Eight states and the District of Columbia have legalized marijuana for recreational use. The Justice Department has several options available should it decide to enforce the law, including filing lawsuits on the grounds that state laws regulating pot are unconstitutional because they are pre-empted by federal law.

A 1936 poster from "Reefer Madness," a visual aid from the Portland Police Department and a man smoking a joint (KOIN)
A 1936 poster from “Reefer Madness,” a visual aid from the Portland Police Department and a man smoking a joint (KOIN)

Studies have found no correlation between legalization of marijuana and violent crime rates. But law enforcement officials in states such as Colorado say drug traffickers have taken advantage of lax marijuana laws to hide in plain sight, illegally growing and shipping the drug across state lines, where it can sell for much higher.

Pot advocates say the officials have exaggerated the problem.

“Sessions’ latest comments describe a reality that only exists in the world of alternative facts.

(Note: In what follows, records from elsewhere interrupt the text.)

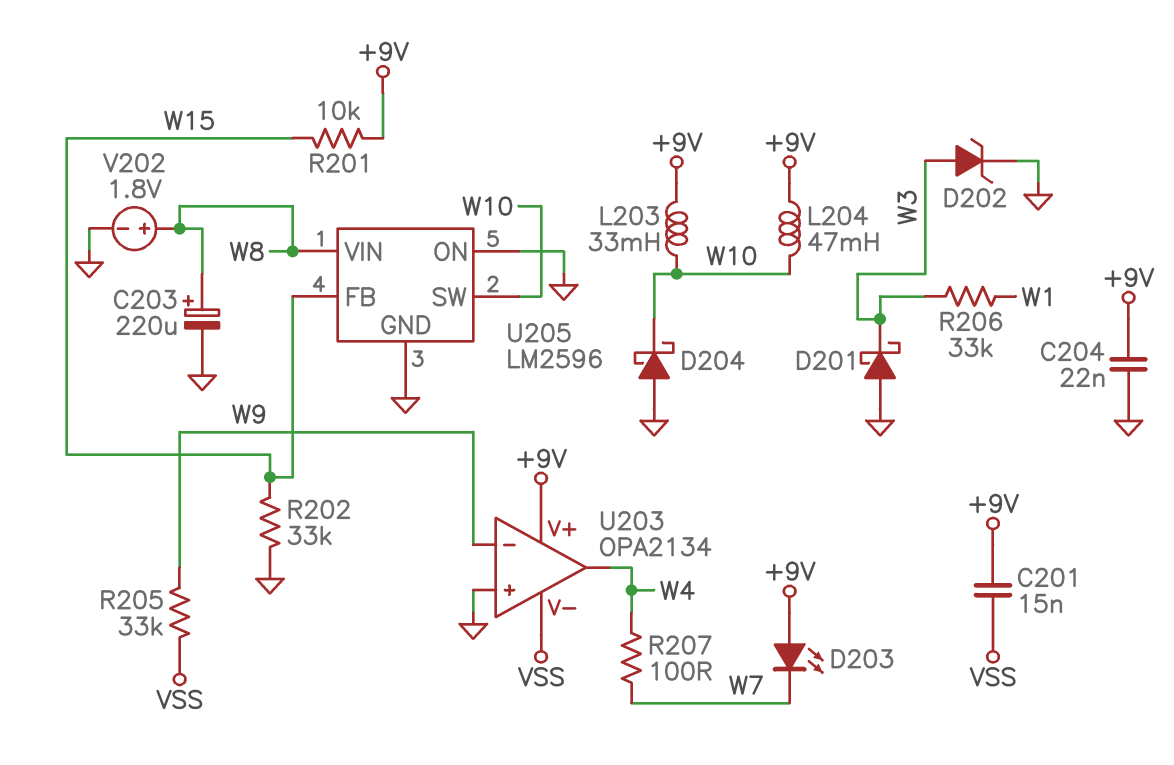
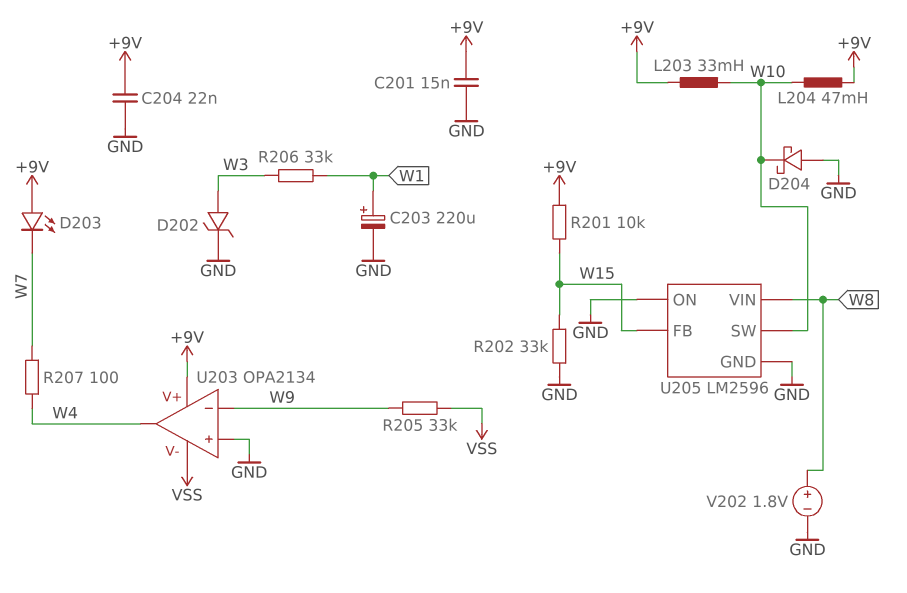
C201: 15nF (+9V, VSS) -> 15nF (+9V, GND)
C203: 220uF (plus W8, minus GND) -> 220uF (plus W1, minus GND)
D201: schottky (A GND, K W3) -> none

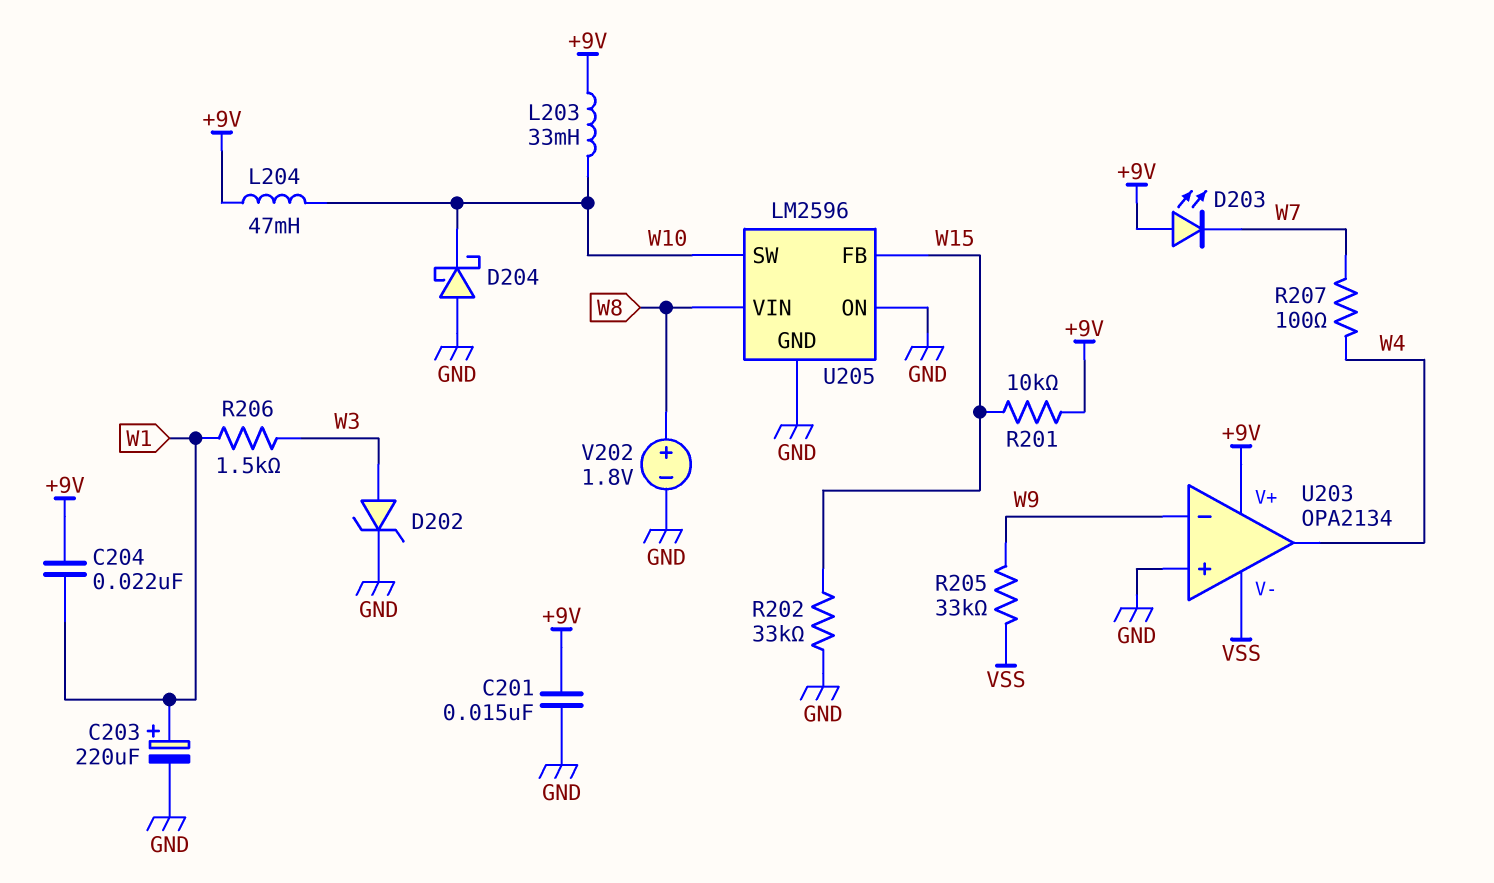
C204: 22nF (+9V, GND) -> 22nF (+9V, W1)
R206: 33k (W1, W3) -> 1.5k (W1, W3)

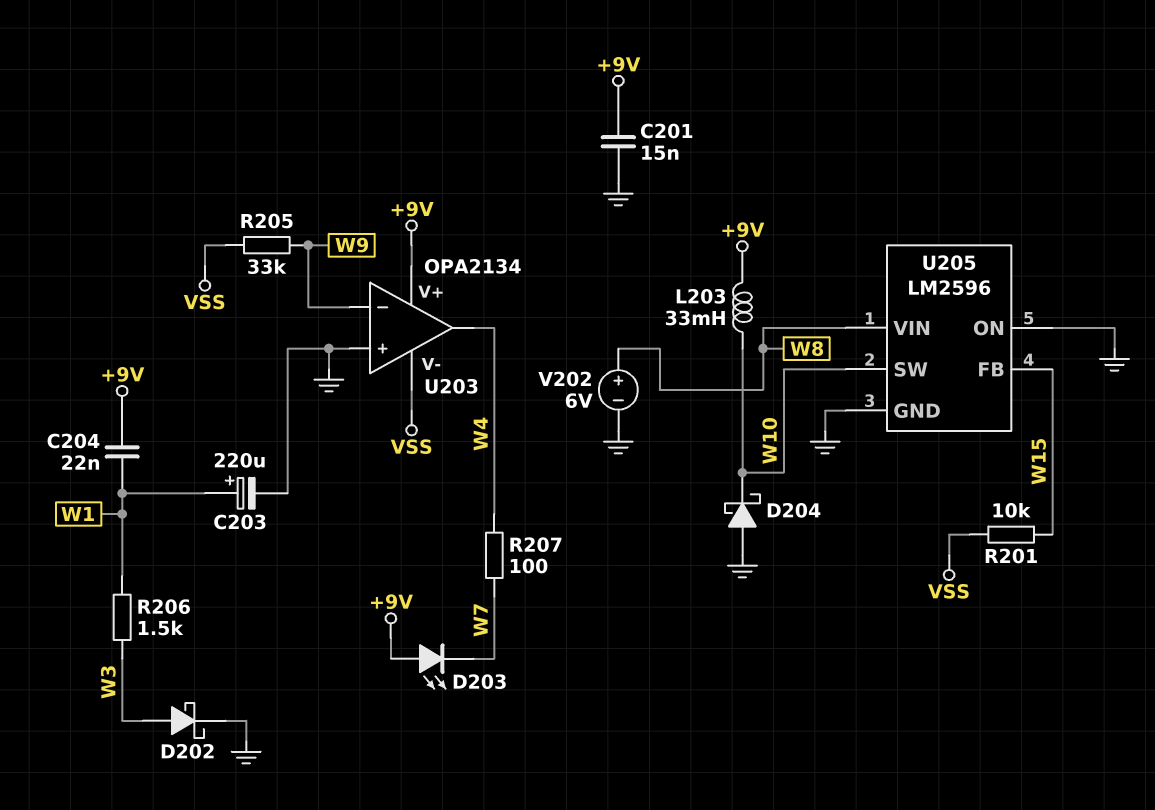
D202: zener (A W3, K GND) -> schottky (A W3, K GND)
L204: 47mH (+9V, W10) -> none
R201: 10k (+9V, W15) -> 10k (VSS, W15)
R202: 33k (GND, W15) -> none
V202: 1.8V (plus W8, minus GND) -> 6V (plus W8, minus GND)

Marijuana legalization has not lead to increased crime or violence, but rather is associated with lowered youth use rates and access, increased tax revenue, and fewer arrests of otherwise law abiding American citizens. The truth is that legalization is working as voters have intended and that the new US Attorney General’s opinions are reckless, irresponsible, and outright false.”  — Erik Altieri, NORML Executive Director

“You can’t sue somebody for a drug debt. The only way to get your money is through strong-arm tactics, and violence tends to follow that,” Sessions said.

Sessions said he met with Nebraska’s attorney general, who sued Colorado for allegedly not keeping marijuana within its borders. That lawsuit was dismissed by the U.S. Supreme Court, but neighboring states continue to gripe that Colorado and other pot-legal states have not done enough to keep the drug from crossing their borders.

In a statement, Gov. Kate Brown said:

The Oregon recreational marijuana industry is well regulated and focused on ensuring safety and education.  In my meetings with administration officials over this past weekend in Washington DC, I was told over and over again they want to give more flexibility to the states. The recreational marijuana industry is a great opportunity to build a nascent industry that could create good-paying jobs across Oregon. We should be focused on growing our economy and Oregon is dependent on the flexibility to do so.

In Oregon alone, an economist says, that’s at least 12,500 jobs. In Oregon, Washington state and Colorado, marijuana tax revenues totaled $335 million last year.

The Oregon Liquor Control Commission, which regulates and licenses the state’s recreational marijuana industry, says it has nearly 13,000 applications for marijuana worker permits and over 2,100 marijuana license applications.

Congressman Earl Blumenauer released this statement:

“Jeff Sessions is completely out of step with the majority of Americans regarding marijuana, and he is making up ‘fake facts’ by suggesting that there has been an increase in violent crime in states that have legalized marijuana for medical or adult use. There is no evidence of an increase because Oregon or any other state has legalized some form of marijuana.

“We must not go back to the failed War on Drugs that would embolden cartels and really would increase violence. Sessions should be reminded that 71 percent of Americans think the government should not enforce federal laws against states that have legalized medical or adult use marijuana. He should focus his attention on the opioid crisis and the pill pushers who really are destroying lives and communities. In fact, where medical marijuana is available, fewer pills are actually prescribed.

“The federal government should just stay out of the way and let states and their voters determine what they want to do. So far, it’s working.”

KOIN 6 News contributed to this report.